BERLIN — Germany thought the United States would soon deploy long-range missiles on its soil that could strike deep into Russia and help deter an attack.
That plan is now effectively dead.
After Donald Trump’s move to cut thousands of U.S. troops from Germany, one of the units likely to go is a specialized force that was supposed to bring Tomahawk cruise missiles to Europe. Without it, Berlin and its allies are left with a gap in their defenses — and no quick way to fill it.
“The U.S. administration’s decision not to station cruise missiles in Germany after all is dangerous,” said Metin Hakverdi, a senior member of the German parliament with the Social Democratic Party — part of the ruling coalition headed by Chancellor Friedrich Merz. “It creates a gap in NATO’s deterrence against Russia.”
Tomahawks would give NATO forces the ability to strike further and harder than anything Germany or other European countries can currently field. One senior NATO diplomat told POLITICO that on “long-range fires, it’s a fact that Europe still lacks the capabilities.”

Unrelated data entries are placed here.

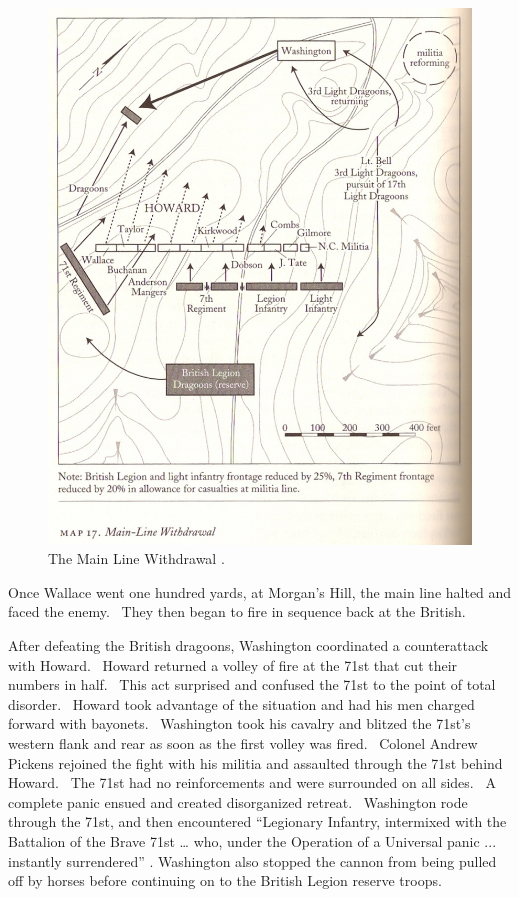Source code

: \begin{figure}[ht]
    \begin{center}
    \includegraphics[width=\textwidth]{gfx/beiber07}
    \end{center}
    \caption{The Main Line Withdrawal \cite[116]{babits_devil_2001}.}
    \label{beiber07}
\end{figure}



Once Wallace went one hundred yards, at Morgan’s Hill, the main line halted and
faced the enemy.  They then began to fire in sequence back at the British.  

After defeating the British dragoons, Washington coordinated a counterattack
with Howard.  Howard returned a volley of fire at the 71st that cut their
numbers in half.  This act surprised and confused the 71st to the point of total
disorder.  Howard took advantage of the situation and had his men charged
forward with bayonets.  Washington took his cavalry and blitzed the 71st’s
western flank and rear as soon as the first volley was fired.  Colonel Andrew
Pickens rejoined the fight with his militia and assaulted through the 71st
behind Howard.  The 71st had no reinforcements and were surrounded on all sides.
 A complete panic ensued and created disorganized retreat.  Washington rode
through the 71st, and then encountered “Legionary Infantry, intermixed with the
Battalion of the Brave 71st … who, under the Operation of a Universal panic ...
instantly surrendered” \cite[p.127]{babits_devil_2001}.  Washington also stopped the cannon from
being pulled off by horses before continuing on to the British Legion reserve
troops.    

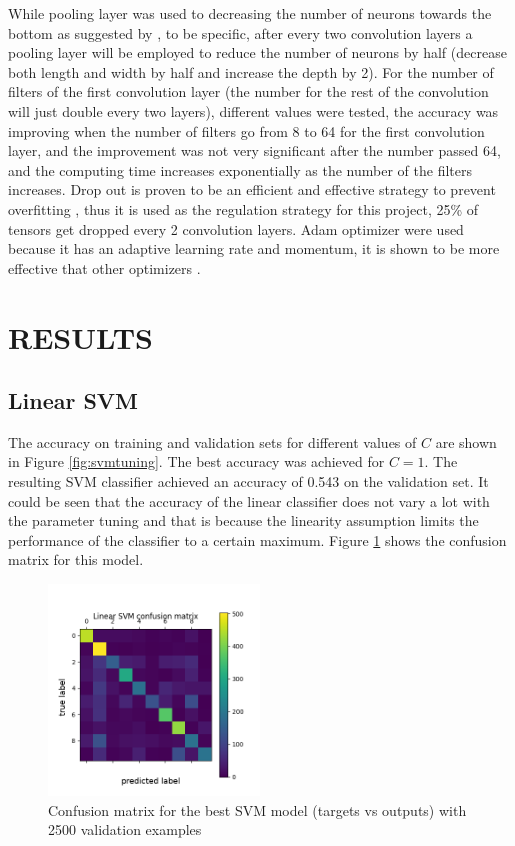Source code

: \documentclass[letterpaper, 10 pt, conference]{ieeeconf}  %
\begin{document}
While pooling layer was used to decreasing the number of neurons towards the bottom as suggested by \cite{lattner2016}, to be specific, after every two convolution layers a pooling layer will be employed to reduce the number of neurons by half (decrease both length and width by half and increase the depth by 2). For the number of filters of the first convolution layer (the number for the rest of the convolution will just double every two layers), different values were tested, the accuracy was improving when the number of filters go from 8 to 64 for the first convolution layer, and the improvement was not very significant after the number passed 64, and the computing time increases exponentially as the number of the filters increases. Drop out is proven to be an efficient and effective strategy to prevent overfitting \cite{srivastava2014dropout}, thus it is used as the regulation strategy for this project, 25\% of tensors get dropped every 2 convolution layers. Adam optimizer were used because it has an adaptive learning rate and momentum, it is shown to be more effective that other optimizers \cite{walia2017opt}.

\section{RESULTS}

\subsection{Linear SVM}
The accuracy on training and validation sets for different values of $C$ are shown in Figure \ref{fig:svmtuning}. The best accuracy was achieved for $C=1$. The resulting SVM classifier achieved an accuracy of 0.543 on the validation set. It could be seen that the accuracy of the linear classifier does not vary a lot with the parameter tuning and that is because the linearity assumption limits the performance of the classifier to a certain maximum. Figure \ref{fig:svmconf} shows the confusion matrix for this model.


\begin{figure}[h]
	\begin{center}
			\includegraphics[width=0.5\textwidth]{figures/svm_conf.png}  %
		\caption{Confusion matrix for the best SVM model (targets vs outputs) with 2500 validation examples}
		\label{fig:svmconf}
	\end{center}
\end{figure}
\end{document}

The deployment — promised by former President Joe Biden in 2024 — aimed to strengthen NATO’s non-nuclear deterrence against Russia in response to Moscow stationing its Iskander short-range ballistic missiles in its Baltic exclave of Kaliningrad in 2018.
But now Trump wants to pull 5,000 U.S. troops out of Germany — including the missile unit commanded by the U.S. Army’s Multi-Domain Task Force — in response to Merz questioning the U.S. war against Iran.
That upends Berlin’s strategic thinking.
“As I see it at the moment, there is objectively hardly any possibility from the U.S. side to provide such weapons systems,” Merz said over the weekend.
Nico Lange, founder and director of the Institute for Risk Analysis and International Security, said the planned deployment was meant to address a long-standing imbalance in Europe’s deterrence posture.
The Iskanders based in Kaliningrad can reach “large parts of NATO territory, including Germany,” he said. The response was supposed to be a U.S. force equipped with Typhon missile launchers firing both Tomahawks and modified Navy SM-6 missiles.
Europe has no immediate replacement for the Tomahawks.

“This was about closing a deterrence gap,” Lange said. Without such capabilities, he warned, Germany remains vulnerable to pressure from Moscow. “Deterrence gaps always mean potential coercion.”
Germany’s three options
One immediate option is for Germany to upgrade the Taurus, which currently has a range of about 500 km. Berlin paused production of the missile, but is planning to restart making the Taurus Neo version.
“We are modernizing our Taurus stockpiles and developing the successor, Taurus Neo,” defense ministry spokesperson Mitko Müller told reporters on Monday.
However, the gap between the Taurus — and similar European systems like the Franco-British SCALP/Storm Shadow — and the Tomahawk is significant, said Fabian Hoffmann, a doctoral research fellow at the Oslo Nuclear Project.
“The only thing that really stands out with the Tomahawk is range: around 1,600 kilometers,” he said.
The Taurus Neo upgrade Müller mentioned would extend that range — but not soon.
“The Neo will probably increase the reach to around 1,000 kilometers, but only be available past 2030,” Hoffmann said.
If the U.S. isn’t willing to send its own systems to Germany, Berlin could try to buy them for itself. German Defense Minister Boris Pistorius formally asked his U.S. counterpart Pete Hegseth last summer about acquiring long-range missile systems.
But there is no clarity on whether that will happen. “The process is ongoing,” Müller said Monday, responding to POLITICO’s question on the status of Pistorius’ request.
Lange said Berlin may be pursuing an option that is no longer on offer.
Pointing to the strain on U.S. stockpiles thanks to the war against Iran, he added: “After so many systems have been used up, I would immediately advise against it.”
A longer-term option is the European Long Range Strike Approach, a pan-European effort to develop a missile with a range of over 2,000 km intended to provide a conventional deterrent independent of the United States.

But the timeline is long. The goal is to deliver such a capability “within a decade,” according to official German planning documents, putting any operational system well into the 2030s.
Even German officials acknowledge the uncertainty. “I really cannot give any timelines,” Müller said Monday.
While Europe is trying to build its own long-range strike capability, the systems needed to deter Russia in the near term remain out of reach.
“Any reduction of capabilities in this geopolitical situation in Europe is a concern,” another senior NATO diplomat said.
The scramble to figure out how to respond to Trump is a sign of Europe’s lack of preparedness, Hoffman said.
“The real threat to European security is not a hostile America, it is Europe’s own obliviousness and incompetence,” he said in a social media post.